## Description of the task:
Please restate every record below word for word and skip the pictures.

## Data to use:
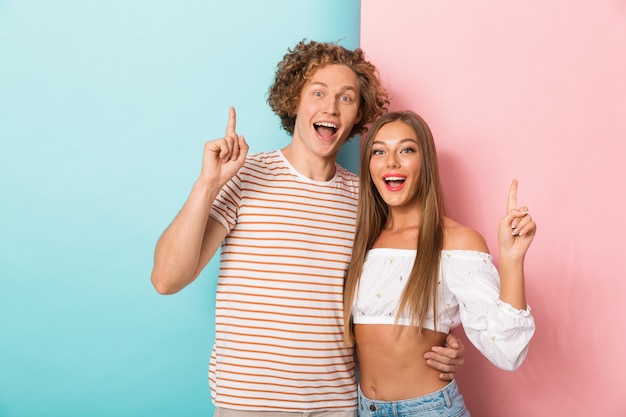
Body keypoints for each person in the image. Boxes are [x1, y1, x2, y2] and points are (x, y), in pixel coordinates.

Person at [151, 41, 465, 416]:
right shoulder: (245, 176)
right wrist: (207, 185)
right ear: (294, 101)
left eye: (346, 98)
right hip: (248, 407)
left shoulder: (368, 200)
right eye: (318, 92)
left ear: (357, 115)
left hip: (337, 408)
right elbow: (167, 279)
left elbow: (397, 289)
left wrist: (442, 343)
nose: (330, 107)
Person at [342, 110, 537, 416]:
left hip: (428, 409)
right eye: (379, 151)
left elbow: (506, 352)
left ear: (426, 163)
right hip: (364, 409)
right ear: (369, 165)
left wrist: (512, 259)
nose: (391, 161)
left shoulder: (456, 241)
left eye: (406, 150)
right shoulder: (362, 241)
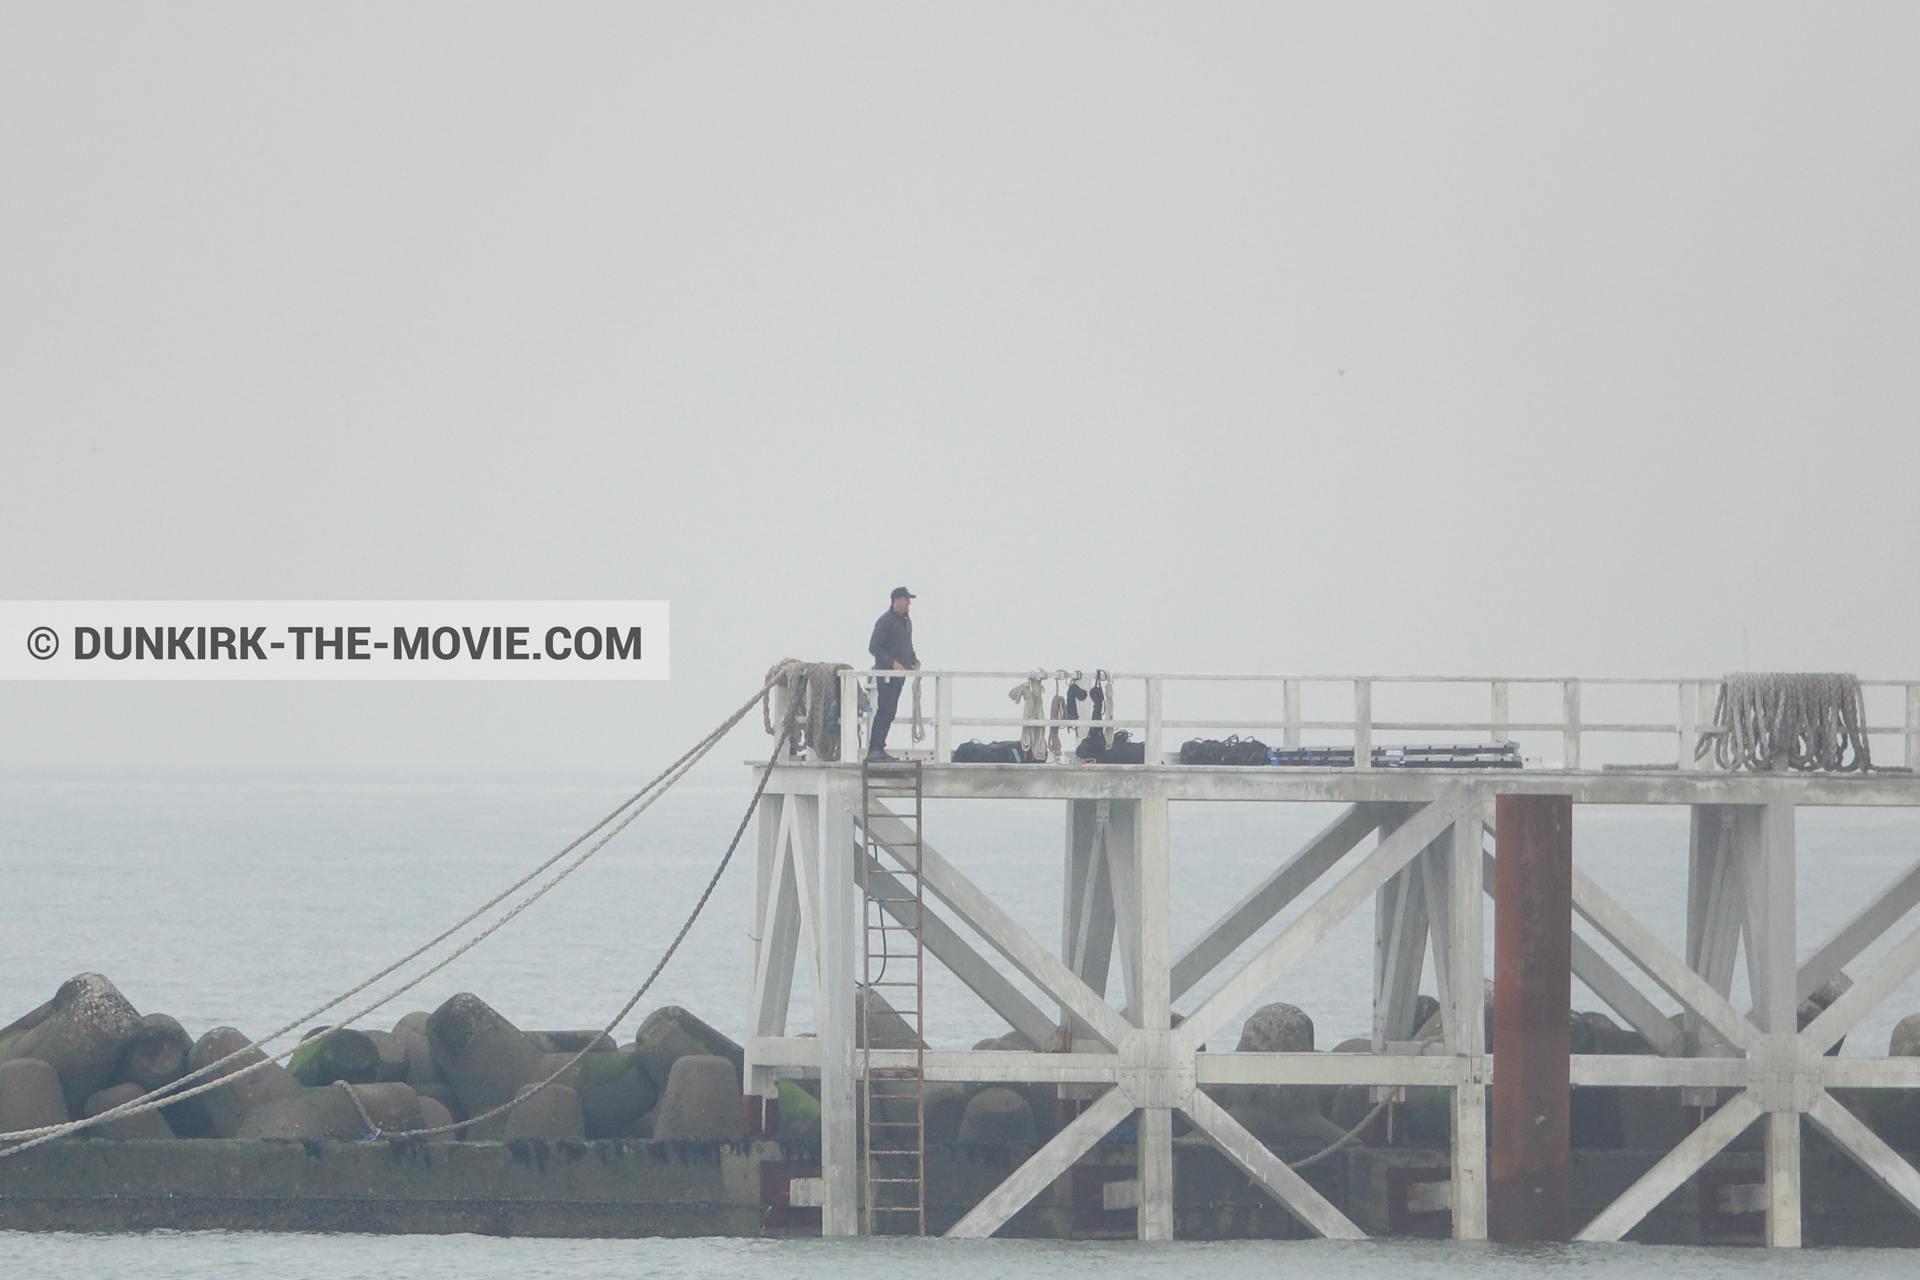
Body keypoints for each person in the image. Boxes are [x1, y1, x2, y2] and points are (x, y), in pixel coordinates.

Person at [865, 587, 919, 761]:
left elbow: (907, 645)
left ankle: (879, 748)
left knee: (890, 710)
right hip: (887, 674)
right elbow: (873, 647)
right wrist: (892, 663)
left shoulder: (906, 621)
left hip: (899, 676)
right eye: (906, 599)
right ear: (896, 600)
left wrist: (914, 661)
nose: (909, 602)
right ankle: (875, 749)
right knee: (885, 709)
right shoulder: (886, 620)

## Answer section:
Body keypoints for each person in the image. Boxes are [x1, y1, x2, y2] and points are (x, y), in pixel coordinates.

Person at [151, 41, 465, 416]:
right shoulder: (245, 176)
right wrist: (207, 185)
right ear: (294, 101)
left eye: (346, 98)
right hip: (248, 407)
left shoulder: (368, 200)
right eye: (318, 92)
left ear: (357, 115)
left hip: (337, 408)
right elbow: (167, 279)
left elbow: (397, 289)
left wrist: (442, 343)
nose: (330, 107)
Person at [342, 110, 537, 416]:
left hip: (428, 409)
right eye: (379, 151)
left elbow: (506, 352)
left ear: (426, 163)
right hip: (364, 409)
right ear: (369, 165)
left wrist: (512, 259)
nose: (391, 161)
left shoulder: (456, 241)
left eye: (406, 150)
right shoulder: (362, 241)
Body keypoints for each person in the image. Boxes are [x1, y1, x2, y2] and points are (x, y), in pixel coordinates.

Person at [865, 587, 919, 761]:
left elbow: (907, 645)
left ankle: (879, 748)
left knee: (890, 710)
right hip: (887, 674)
right elbow: (873, 647)
right wrist: (892, 663)
left shoulder: (906, 621)
left hip: (899, 676)
right eye: (906, 599)
right ear: (896, 600)
left wrist: (914, 661)
nose: (909, 602)
right ankle: (875, 749)
right knee: (885, 709)
right shoulder: (886, 620)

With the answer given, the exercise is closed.